ToRCH antibody serological assays are available for the detection of pathogen IgG and IgM antibodies for Toxoplasma gondii, rubella, CMV, and HSV, which can be used in a variety of assay formats including ELISA, rapid assays, and bead-based assays. Reactivity for IgM, but not IgG, usually indicates a current infection, while IgG without IgM suggests a past infection. However, for some pathogens, including toxoplasmosis and CMV, IgG can indicate a primary infection and the use of IgM is not considered reliable. Paired-serological tests are probably the most useful technique for analyzing the mother’s blood; a blood sample is taken during symptoms of the illness and the test is repeated four weeks later to determine any changes in the IgM/IgG antibody titers and avidities, which are used for diagnosis. In rapid IgM capture assays, which facilitate sensitive diagnosis of early-stage infections, an anti-IgM antibody fixed to a solid phase is used to capture pathogen IgM in patient samples. Immunofluorescent antibody assays (IFA) can also be used to definitively diagnose certain ToRCH agents and may be necessary in some cases to distinguish between strains, e.g., HSV-1 and HSV-2. Immunological and serological tests can provide information on the mother’s likelihood of infection; however, the pathogens may not cross to the fetus. To confirm congenital infection, molecular analysis of amniotic fluid is usually recommended.

References

1. Chen, L., Liu, J., Shi, L., et al. (2019). Seasonal influence on TORCH infection and analysis of multi-positive samples with indirect immunofluorescence assay. Journal of Clinical Laboratory Analysis, e22828.

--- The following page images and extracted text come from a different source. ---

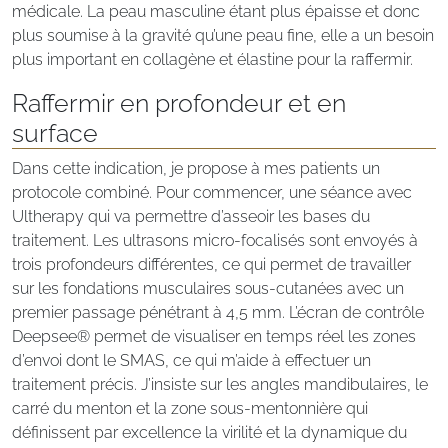
médicale. La peau masculine étant plus épaisse et donc
plus soumise à la gravité qu’une peau fine, elle a un besoin
plus important en collagène et élastine pour la raffermir.
Raffermir en profondeur et en
surface
Dans cette indication, je propose à mes patients un
protocole combiné. Pour commencer, une séance avec
Ultherapy qui va permettre d’asseoir les bases du
traitement. Les ultrasons micro-focalisés sont envoyés à
trois profondeurs différentes, ce qui permet de travailler
sur les fondations musculaires sous-cutanées avec un
premier passage pénétrant à 4,5 mm. L’écran de contrôle
Deepsee® permet de visualiser en temps réel les zones
d’envoi dont le SMAS, ce qui m’aide à effectuer un
traitement précis. J’insiste sur les angles mandibulaires, le
carré du menton et la zone sous-mentonnière qui
définissent par excellence la virilité et la dynamique du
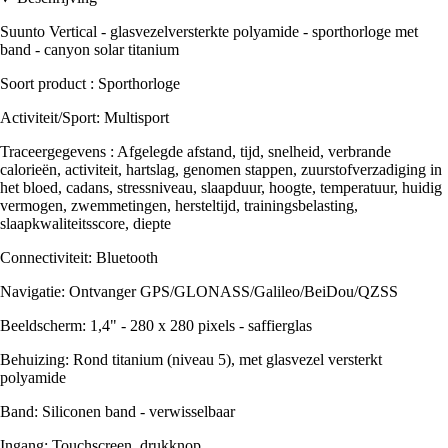
Suunto Vertical - glasvezelversterkte polyamide - sporthorloge met
band - canyon solar titanium
Soort product : Sporthorloge
Activiteit/Sport: Multisport
Traceergegevens : Afgelegde afstand, tijd, snelheid, verbrande
calorieën, activiteit, hartslag, genomen stappen, zuurstofverzadiging in
het bloed, cadans, stressniveau, slaapduur, hoogte, temperatuur, huidig
vermogen, zwemmetingen, hersteltijd, trainingsbelasting,
slaapkwaliteitsscore, diepte
Connectiviteit: Bluetooth
Navigatie: Ontvanger GPS/GLONASS/Galileo/BeiDou/QZSS
Beeldscherm: 1,4" - 280 x 280 pixels - saffierglas
Behuizing: Rond titanium (niveau 5), met glasvezel versterkt
polyamide
Band: Siliconen band - verwisselbaar
Ingang: Touchscreen, drukknop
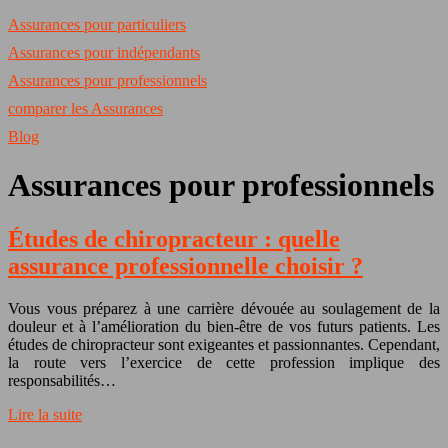
Assurances pour particuliers
Assurances pour indépendants
Assurances pour professionnels
comparer les Assurances
Blog
Assurances pour professionnels
Études de chiropracteur : quelle
assurance professionnelle choisir ?
Vous vous préparez à une carrière dévouée au soulagement de la
douleur et à l’amélioration du bien-être de vos futurs patients. Les
études de chiropracteur sont exigeantes et passionnantes. Cependant,
la route vers l’exercice de cette profession implique des
responsabilités…
Lire la suite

2. Macedo-da-Silva, J., Marinho, C. R. F., Palmisano, G., et al. (2020). Lights and Shadows of TORCH Infection Proteomics. Genes, 11(8), 894.
3. Günay-Esiyok, Özlem. (2019). Cyclic GMP signaling during the lytic cycle of Toxoplasma gondii.
4. Pittet, Laure. (2018). Vaccination des sujets immunosupprimés.
5. Gibson, W. (2008). Structure and Formation of the Cytomegalovirus Virion. Human Cytomegalovirus, 187–204.
6. Gandhi, M. K., & Khanna, R. (2004). Human cytomegalovirus: clinical aspects, immune regulation, and emerging treatments. The Lancet Infectious Diseases, 4(12), 725–738.
7. Krishnan Rohini, Stuart Patrick M. (2021). Developments in Vaccination for Herpes Simplex Virus. Frontiers in Microbiology, 12.